→ **TEXTO DEL DOCUMENTO**:
Por otro lado, las encuestas más recientes aseguran que la fuerza política encabezada por Lula les saca a sus eventuales contrincantes ventajas amplísimas. Por eso, cuando Bolsonaro dice “de acá me saca sólo Dios”, lo más probable es que esté anunciando la búsqueda de mecanismos que eviten la consulta democrática. Como ya señalamos: a Bolsonaro, según su propia apreciación, no lo saca del gobierno el pueblo. Sólo lo saca Dios.
Estas derechas extremas, que tienden a expandirse en algunas regiones del mundo, se consolidan junto a un proceso en sentido inverso protagonizado por la emergencia y el fortalecimiento de gobiernos nacionales y populares. Ello se manifiesta, en América Latina, a través de Andrés Manuel López Obrador, en México; Alberto Fernández, en Argentina; Luis Arce, en Bolivia; Pedro Castillo, en Perú; el crecimiento en las encuestas de Lula en Brasil; la perspectiva de un gobierno mucho más progresista en Chile, entre otras experiencias políticas regionales.
Por eso, a nivel global, atravesamos una etapa de fricción entre modelos antagónicos que buscan imponerse. Con esta clave es que hay que leer los acontecimientos en Brasil: la derecha extrema no avanza sola, en paralelo tienden a desarrollarse otras fuerzas que promueven otros modelos de país y de región.

→ **DATOS PROPORCIONADOS**:
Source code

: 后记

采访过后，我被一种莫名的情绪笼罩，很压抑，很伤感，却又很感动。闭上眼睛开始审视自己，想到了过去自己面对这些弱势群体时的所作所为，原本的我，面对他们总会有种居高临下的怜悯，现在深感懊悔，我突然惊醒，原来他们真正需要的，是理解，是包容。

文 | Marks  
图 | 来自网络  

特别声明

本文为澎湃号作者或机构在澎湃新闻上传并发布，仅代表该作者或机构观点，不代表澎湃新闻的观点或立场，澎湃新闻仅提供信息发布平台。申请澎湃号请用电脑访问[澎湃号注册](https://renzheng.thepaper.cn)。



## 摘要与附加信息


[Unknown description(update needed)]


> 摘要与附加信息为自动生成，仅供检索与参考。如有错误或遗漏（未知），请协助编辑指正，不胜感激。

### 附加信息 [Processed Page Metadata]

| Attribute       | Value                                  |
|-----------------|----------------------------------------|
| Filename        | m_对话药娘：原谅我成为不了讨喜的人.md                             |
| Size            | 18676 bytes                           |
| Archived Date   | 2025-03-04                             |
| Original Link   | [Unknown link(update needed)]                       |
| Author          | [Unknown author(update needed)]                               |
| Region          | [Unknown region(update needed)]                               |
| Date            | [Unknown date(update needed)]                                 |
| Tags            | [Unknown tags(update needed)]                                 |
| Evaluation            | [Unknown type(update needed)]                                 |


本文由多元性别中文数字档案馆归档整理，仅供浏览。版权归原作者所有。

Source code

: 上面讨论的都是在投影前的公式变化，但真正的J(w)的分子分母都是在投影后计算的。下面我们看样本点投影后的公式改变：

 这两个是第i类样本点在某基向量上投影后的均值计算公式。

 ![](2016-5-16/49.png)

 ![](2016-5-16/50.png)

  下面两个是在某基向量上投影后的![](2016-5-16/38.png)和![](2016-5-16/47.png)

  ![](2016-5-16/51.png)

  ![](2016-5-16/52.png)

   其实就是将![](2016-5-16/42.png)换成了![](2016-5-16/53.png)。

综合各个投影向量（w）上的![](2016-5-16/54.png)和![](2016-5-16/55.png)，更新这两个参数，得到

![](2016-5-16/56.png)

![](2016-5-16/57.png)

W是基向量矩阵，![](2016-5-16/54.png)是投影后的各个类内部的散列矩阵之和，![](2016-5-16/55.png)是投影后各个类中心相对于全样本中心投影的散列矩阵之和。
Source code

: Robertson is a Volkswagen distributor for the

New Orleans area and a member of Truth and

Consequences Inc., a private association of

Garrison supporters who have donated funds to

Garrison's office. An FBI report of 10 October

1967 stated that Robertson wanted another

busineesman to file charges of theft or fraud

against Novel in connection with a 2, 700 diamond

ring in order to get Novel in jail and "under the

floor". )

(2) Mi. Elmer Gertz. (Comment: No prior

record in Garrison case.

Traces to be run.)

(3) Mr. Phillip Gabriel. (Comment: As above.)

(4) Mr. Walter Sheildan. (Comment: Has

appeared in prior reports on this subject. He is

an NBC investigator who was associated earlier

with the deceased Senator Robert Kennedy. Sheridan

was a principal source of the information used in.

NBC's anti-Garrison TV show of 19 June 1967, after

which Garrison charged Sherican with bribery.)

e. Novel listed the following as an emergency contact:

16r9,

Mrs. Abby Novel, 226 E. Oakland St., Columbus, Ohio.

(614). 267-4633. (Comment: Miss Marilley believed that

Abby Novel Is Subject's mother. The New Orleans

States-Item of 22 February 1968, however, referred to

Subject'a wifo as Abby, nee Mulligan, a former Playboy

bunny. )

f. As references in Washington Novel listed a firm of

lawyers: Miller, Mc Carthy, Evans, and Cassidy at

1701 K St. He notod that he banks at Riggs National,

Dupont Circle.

→ **TAREAS PENDIENTES**:
A: Reescribe en forma de lista el párrafo del texto sobre la política en Brasil que empieza con "Estas derechas extremas", conservando sus datos principales.
B: Escribe la continuación del texto sobre la política en Brasil a partir de su última oración.

→ **RESPUESTAS NUMERADAS**:
A:
- Las derechas extremas tienden a expandirse en algunas regiones del mundo.
- Al mismo tiempo surgen y se fortalecen gobiernos nacionales y populares.
- En América Latina esto se ve en:
  - Andrés Manuel López Obrador, en México
  - Alberto Fernández, en Argentina
  - Luis Arce, en Bolivia
  - Pedro Castillo, en Perú
  - el crecimiento de Lula en las encuestas en Brasil
  - la perspectiva de un gobierno mucho más progresista en Chile

B:
En esta línea, Bolsonaro es también un líder de extrema derecha atemorizado por la posibilidad de que en su país vuelva a ganar las elecciones la coalición progresista liderada por Lula.
Todas juegan: las piezas propias y las del adversario. Pero estamos, a mi juicio, en una etapa en la que es posible construir en la región un fuerte polo de coincidencias alrededor de un programa de unidad y autonomía regional, con Estados presentes, que establezcan las reglas del juego, que regulen las economías de sus países, que pongan límites a la acumulación de la riqueza extrema, y que sostengan un conjunto de políticas públicas que lleven adelante un crecimiento con distribución de los beneficios que este crecimiento genera.
La derecha extrema crece. Las coaliciones nacionales, populares y democráticas, también.